Re: [DISCUSS] Management of Elastic and other index schemas

Otto Fowler Mon, 20 Feb 2017 16:43:10 -0800

Based on my experience, I think we will come to point of needing to work on
a configuration, test approve and deploy it for this system to be usable


On February 20, 2017 at 14:55:39, Nick Allen (n...@nickallen.org) wrote:

> I'm just blowing smoke at 10,000 feet here. :) I think we could engineer
> it to be performant in some manner.
>
> Per your thoughts, It would make sense to have this sort of thing hooked
> to configuration changes, not a check for every message that comes in.
>
> On Mon, Feb 20, 2017 at 2:51 PM, Otto Fowler <ottobackwa...@gmail.com>
> wrote:
>
>> I think that would be interesting to do,
>>
>> validateFields()
>> updateIndexIf()
>> insert()
>>
>> But do you want to take that hit every message?  I’m not sure.
>>
>>
>> What if we instead hooked to configuration such that when you ‘commit’ a
>> configuration
>> change it recalculates and fixes up the index instead?  So don’t do it in
>> the indexer, but have
>> good lifecycle management in the configuration.
>>
>> There are issues there with timing the switchover I’d want to think
>> through, but I like that better
>> than putting that in the stream.
>>
>>
>> On February 20, 2017 at 14:39:57, Nick Allen (n...@nickallen.org) wrote:
>>
>> Since enrichments, and even parsers, can be added on-the-fly, should the
>> ES
>> indexer be intelligent enough to manage the index templates on-the-fly
>> also? Ideally, I should never have to manually install something like an
>> ES template. The indexer should just take care of all that.
>>
>> In the case of the Elasticsearch indexer, if it notices a new field added
>> by an enrichment, or a new source of telemetry, then it should update the
>> ES template on-the-fly also. Ideally, we would never have to manually
>> create/deploy an ES template. It should all happen seamlessly and remain
>> in-sync with whatever enrichments, etc exist.
>>
>>
>>
>>
>>
>> On Mon, Feb 20, 2017 at 2:36 PM, Nick Allen <n...@nickallen.org> wrote:
>>
>> >
>> > Taking this a step further, I think this challenge goes beyond just
>> > parsers. We would also need to solve this problem for enrichments. When
>> I
>> > add an enrichment, I want the enriched data to be indexed accurately.

[Dataset items]
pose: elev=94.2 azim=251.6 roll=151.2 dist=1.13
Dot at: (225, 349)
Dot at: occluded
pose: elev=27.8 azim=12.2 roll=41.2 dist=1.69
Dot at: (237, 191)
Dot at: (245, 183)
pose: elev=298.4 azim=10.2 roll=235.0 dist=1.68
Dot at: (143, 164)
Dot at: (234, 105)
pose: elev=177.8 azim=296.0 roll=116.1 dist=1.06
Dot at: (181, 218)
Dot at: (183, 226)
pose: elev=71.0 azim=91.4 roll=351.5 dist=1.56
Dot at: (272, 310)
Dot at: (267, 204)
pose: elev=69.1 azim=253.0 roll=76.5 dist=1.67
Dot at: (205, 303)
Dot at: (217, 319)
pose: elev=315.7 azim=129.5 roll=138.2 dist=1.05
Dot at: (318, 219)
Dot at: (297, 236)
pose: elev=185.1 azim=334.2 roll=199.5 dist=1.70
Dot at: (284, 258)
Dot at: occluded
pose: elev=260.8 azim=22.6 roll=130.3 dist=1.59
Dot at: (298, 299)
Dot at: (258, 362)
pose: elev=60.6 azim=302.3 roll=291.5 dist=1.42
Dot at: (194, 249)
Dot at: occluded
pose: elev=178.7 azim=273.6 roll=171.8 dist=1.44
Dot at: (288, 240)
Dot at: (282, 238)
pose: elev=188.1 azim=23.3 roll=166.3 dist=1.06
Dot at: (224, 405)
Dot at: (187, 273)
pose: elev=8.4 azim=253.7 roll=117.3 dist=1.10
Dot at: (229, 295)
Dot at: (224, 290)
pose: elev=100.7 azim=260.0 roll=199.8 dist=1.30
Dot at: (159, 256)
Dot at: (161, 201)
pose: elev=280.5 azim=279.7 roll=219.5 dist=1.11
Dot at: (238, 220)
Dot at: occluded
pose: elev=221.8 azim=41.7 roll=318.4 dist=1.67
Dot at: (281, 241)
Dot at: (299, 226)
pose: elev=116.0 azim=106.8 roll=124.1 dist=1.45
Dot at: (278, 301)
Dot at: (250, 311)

#### [Brief]
Can you copy the index schema discussion from "Re: [DISCUSS] Management" to "in some manner."?

#### [Solution for this problem]
Re: [DISCUSS] Management of Elastic and other index schemas

Otto Fowler Mon, 20 Feb 2017 16:43:10 -0800

Based on my experience, I think we will come to point of needing to work on
a configuration, test approve and deploy it for this system to be usable


On February 20, 2017 at 14:55:39, Nick Allen (n...@nickallen.org) wrote:

> I'm just blowing smoke at 10,000 feet here. :) I think we could engineer
> it to be performant in some manner.